Ever since Warden v. Hayden, 378 U.S. 294 (1967), established that the Government could seize ''mere evidence'' pursuant to a search warrant, the use of search warrants for items, such as personal papers and business records, became a viable legal possibility. In Warden v. Hayden, although the items of clothing seized were evidentiary, their seizure did not violate the Fifth Amendment privilege, since the items were not "'testimonial' or 'communicative' in nature, and their introduction therefore did not compel respondent to become a witness against himself ..." supra, 302-303. Rule 41(b) of the Federal Rules of Criminal Procedure echoes this holding and provides that: "A warrant may be issued ... to search for and seize any ... property that constitutes evidence of the commission of a criminal offense ...".

In 1976, the possibility that a search and seizure of business records might violate the Fifth Amendment privilege against self-incrimination was foreclosed in Andresen v. Maryland, 427 U.S. 463 (1976). The Supreme Court upheld the search of the defendant's law office and of the office of the real estate firm which he also controlled, although incriminating business records were found at both locations. The Court based its opinion on the finding that the individual against whom the search was directed was not required to aid in the discovery, production, or authentication of incriminating evidence; thus, the seizure of the business records was not a violation of the Fifth Amendment. Cf. United States v. Doe, 52 U.S.L.W. 4296 (Feb. 28, 1984).

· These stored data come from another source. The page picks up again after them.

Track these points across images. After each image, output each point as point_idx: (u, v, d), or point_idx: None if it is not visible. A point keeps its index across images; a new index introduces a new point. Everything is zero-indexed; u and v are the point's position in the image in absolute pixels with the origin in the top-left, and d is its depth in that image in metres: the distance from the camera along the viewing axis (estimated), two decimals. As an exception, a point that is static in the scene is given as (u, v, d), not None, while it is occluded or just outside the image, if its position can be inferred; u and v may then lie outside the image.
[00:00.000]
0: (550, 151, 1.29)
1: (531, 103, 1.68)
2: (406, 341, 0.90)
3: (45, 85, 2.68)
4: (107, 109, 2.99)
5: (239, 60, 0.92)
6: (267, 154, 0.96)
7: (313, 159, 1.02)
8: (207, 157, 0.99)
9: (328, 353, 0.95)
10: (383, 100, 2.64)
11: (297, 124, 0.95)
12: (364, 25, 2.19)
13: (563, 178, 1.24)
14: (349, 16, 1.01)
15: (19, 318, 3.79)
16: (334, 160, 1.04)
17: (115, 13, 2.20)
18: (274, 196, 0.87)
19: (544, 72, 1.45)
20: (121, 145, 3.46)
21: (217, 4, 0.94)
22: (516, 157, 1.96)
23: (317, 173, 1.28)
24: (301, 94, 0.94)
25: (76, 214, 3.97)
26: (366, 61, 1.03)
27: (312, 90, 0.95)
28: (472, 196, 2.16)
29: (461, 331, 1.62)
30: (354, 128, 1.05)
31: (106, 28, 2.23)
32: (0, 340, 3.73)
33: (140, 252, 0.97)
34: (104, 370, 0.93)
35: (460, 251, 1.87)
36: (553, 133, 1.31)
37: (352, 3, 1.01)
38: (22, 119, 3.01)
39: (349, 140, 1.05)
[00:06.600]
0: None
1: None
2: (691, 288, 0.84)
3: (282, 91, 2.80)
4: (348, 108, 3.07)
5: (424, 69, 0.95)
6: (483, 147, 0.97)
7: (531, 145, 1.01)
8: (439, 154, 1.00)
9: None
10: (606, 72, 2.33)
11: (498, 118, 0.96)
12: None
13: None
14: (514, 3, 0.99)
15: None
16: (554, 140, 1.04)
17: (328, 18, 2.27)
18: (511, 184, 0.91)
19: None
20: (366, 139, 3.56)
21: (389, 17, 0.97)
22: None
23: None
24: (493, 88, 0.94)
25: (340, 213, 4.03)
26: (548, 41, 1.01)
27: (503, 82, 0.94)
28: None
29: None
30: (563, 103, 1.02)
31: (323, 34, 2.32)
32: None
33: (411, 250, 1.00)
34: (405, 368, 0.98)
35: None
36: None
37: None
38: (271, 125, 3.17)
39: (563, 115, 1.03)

The Supreme Court's approval of a law office search in Andresen lends some support to similar searches in the future. However, the issue of attorney/client privilege or work-product doctrine was not specifically addressed in Andresen and is, therefore, still a matter of controversy and sensitivity. In , the search's legality may depend on whether the status in the investigation of the individual whose property is searched is that of a disinterested third party or whether he is believed to have engaged in criminal conduct. See Zurcher v. Stanford Daily, 436 U.S. 547 (1978); United States v. Bithoney, 631 F. 2d l (1st Cir. 1980), cert. denied, 449 U.S. 1083 (1981).

Because the questions of privilege and status in the investigation remain sensitive legal issues, the Tax Division has decided to delegate the authority to approve search warrants in tax cases only in those limited instances where the search warrant is directed at offices, structures, or premises owned, controlled, or under the dominion of the subject or target of a criminal investigation. The subject, or target, moreover, must not fall into the exempted categories listed in the delegation order, which categories we deem to be of such a sensitive nature, from the perspective of tax law enforcement, that prior approval of the Tax Division is still required before a search warrant is obtained.

Aside from questions of strict legality, search warrants in tax investigations involve potential problems and issues intrinsic to tax cases. The concept of seizing personal or business books and records as the evidence or instrumentality of a crime is not as direct or simple a problem as is the seizure of a contraband. These documents usually contain much personal and confidential information and these very same documents, which, by their own nature, are not unusual, illegal or dangerous, will be the evidence of or the instrumentality of the crime to be charged. In addition to the controversial nature of such a seizure of documents, the requirement that the items to be seized must be named with specificity is more difficult to meet. In tax cases, the warrant must be specific, not only regarding the items to be seized and the place searched, but a specific time frame must also be stated.